Flag is an installation that explores the mechanics of choice, interpretation and identity. The work tries to establish an intimate connection between the artist and the audience through a rich interactive experience.
The spectator is invited to choose among a set of symbols and words and to display them under the gaze of an active screen. The environment reacts by entering into an immersive narrative where surprise, judgment and acceptance are set into motion. The signs chosen by the spectator become small screens on which fragments of stories, characters and impressions appear. The behaviors and their sequencing are loosely inspired by a model of cultural shock.
The interactive narrative makes use of a relational database of words. For each presentation of the work, a specific database will be built, based on the preconceptions and memories of the artist relative to the context of exhibition.
From a technical point of view, the project makes use of image-based mixed reality and artificial behavior. The work was produced using open-source softwares such as Drone, Ardour and ARToolKit.
The spectator enters the installation space. The space is occupied by a set of small signs, a video projection and a security camera. An ambient and aerial sound scape enfolds the experience.
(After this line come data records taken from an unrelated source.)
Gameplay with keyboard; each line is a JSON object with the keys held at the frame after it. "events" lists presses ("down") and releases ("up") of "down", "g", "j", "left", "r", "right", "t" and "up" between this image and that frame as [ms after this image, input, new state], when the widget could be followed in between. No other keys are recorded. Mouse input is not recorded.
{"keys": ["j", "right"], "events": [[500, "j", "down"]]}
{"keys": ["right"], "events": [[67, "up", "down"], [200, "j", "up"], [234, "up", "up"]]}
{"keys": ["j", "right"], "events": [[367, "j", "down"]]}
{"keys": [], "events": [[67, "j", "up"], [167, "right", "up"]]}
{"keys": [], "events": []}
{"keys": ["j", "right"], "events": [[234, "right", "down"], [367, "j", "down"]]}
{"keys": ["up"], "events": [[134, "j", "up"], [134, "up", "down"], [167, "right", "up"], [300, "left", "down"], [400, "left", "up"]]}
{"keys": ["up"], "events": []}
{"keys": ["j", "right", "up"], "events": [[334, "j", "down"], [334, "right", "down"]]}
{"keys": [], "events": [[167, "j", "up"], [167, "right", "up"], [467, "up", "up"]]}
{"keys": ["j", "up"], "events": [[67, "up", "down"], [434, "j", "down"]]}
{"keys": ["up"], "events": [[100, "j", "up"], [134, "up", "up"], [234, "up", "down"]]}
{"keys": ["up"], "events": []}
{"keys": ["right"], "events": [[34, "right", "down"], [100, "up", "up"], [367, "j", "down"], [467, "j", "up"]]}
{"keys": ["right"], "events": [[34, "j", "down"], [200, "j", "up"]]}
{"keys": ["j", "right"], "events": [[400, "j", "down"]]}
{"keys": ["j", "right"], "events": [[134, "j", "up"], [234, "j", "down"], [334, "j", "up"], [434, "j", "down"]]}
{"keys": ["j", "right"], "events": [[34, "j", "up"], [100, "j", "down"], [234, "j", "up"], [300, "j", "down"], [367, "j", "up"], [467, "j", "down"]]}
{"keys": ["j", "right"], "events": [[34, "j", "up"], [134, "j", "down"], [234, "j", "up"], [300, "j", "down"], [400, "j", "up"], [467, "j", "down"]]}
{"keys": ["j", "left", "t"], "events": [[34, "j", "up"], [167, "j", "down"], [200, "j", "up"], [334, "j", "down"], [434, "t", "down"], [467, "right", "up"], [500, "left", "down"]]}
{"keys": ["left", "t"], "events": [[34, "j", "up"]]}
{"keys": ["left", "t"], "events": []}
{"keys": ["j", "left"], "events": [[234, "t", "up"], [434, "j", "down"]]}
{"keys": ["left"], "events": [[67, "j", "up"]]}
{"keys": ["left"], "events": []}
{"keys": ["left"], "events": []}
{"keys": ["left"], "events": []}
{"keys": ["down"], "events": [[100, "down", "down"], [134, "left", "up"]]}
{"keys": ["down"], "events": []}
The projection shows a sequence of images from the last spectator interacting with the work.
The signs each have a black and white symbol and a word printed on them: the spectator is invited to choose one.
When the sign is shown to the camera, the installation reacts through a sequence of subtle image and sound effects. On the image, the word printed on the spectator’s sign is changed, so that the spectator sees himself holding a different word. This is made possible thanks to a mixed reality algorithm.
The installation goes through different steps, as if trying to make sense out of the words chosen by the spectator.
It might then go back to another step and so on. Each step is tied to a specific set of audio and video effects.
The links between words are input by the artist, before each presentation, in a relational database.